◆ Source records:
--- START ---

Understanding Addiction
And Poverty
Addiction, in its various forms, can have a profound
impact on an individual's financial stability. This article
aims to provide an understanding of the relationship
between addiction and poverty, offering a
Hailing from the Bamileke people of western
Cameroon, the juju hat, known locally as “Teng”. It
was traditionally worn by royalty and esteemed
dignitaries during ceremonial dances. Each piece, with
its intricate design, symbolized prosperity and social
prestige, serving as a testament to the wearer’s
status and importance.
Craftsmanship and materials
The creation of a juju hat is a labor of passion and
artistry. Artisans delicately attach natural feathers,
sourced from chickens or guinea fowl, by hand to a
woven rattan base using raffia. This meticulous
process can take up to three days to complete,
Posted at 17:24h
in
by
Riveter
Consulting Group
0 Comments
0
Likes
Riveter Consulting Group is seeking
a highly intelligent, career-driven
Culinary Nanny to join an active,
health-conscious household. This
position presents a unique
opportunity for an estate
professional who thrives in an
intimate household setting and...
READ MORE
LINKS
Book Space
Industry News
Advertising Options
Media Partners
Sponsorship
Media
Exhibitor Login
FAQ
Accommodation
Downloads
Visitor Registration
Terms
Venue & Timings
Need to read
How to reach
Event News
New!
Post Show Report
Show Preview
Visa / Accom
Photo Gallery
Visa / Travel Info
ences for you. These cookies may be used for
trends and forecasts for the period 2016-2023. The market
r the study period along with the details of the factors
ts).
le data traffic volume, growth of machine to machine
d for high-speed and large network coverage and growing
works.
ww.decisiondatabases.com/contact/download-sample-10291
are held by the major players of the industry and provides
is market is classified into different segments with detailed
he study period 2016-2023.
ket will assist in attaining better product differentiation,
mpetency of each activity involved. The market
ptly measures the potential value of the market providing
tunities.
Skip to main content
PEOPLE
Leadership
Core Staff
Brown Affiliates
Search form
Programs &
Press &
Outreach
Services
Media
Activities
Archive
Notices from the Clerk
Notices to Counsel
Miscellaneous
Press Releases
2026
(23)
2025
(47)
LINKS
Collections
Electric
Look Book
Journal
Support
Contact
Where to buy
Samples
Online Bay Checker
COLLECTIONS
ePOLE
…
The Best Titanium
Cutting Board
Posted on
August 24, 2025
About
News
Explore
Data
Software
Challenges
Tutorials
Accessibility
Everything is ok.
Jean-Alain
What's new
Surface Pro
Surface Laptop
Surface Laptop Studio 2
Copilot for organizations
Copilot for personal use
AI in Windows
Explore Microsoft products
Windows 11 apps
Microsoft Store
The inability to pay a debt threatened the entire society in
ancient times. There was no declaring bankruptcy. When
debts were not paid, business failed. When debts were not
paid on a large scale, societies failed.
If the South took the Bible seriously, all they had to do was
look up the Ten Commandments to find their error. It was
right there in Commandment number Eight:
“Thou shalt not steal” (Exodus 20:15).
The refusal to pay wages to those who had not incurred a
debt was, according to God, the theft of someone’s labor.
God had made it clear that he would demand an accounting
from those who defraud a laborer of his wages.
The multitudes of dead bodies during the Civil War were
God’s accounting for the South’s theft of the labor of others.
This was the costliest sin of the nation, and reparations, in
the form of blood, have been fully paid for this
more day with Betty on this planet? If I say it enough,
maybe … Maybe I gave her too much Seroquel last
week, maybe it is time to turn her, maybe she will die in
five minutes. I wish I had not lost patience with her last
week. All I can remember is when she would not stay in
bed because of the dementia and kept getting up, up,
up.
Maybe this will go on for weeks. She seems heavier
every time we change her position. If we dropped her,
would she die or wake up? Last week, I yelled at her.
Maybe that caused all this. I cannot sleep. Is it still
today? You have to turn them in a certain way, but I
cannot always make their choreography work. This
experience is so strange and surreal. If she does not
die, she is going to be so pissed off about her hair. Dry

--- END ---

The answer must consist of each line from the data that includes the string "were".

◆ Answer box:
debts were not paid, business failed. When debts were not
The multitudes of dead bodies during the Civil War were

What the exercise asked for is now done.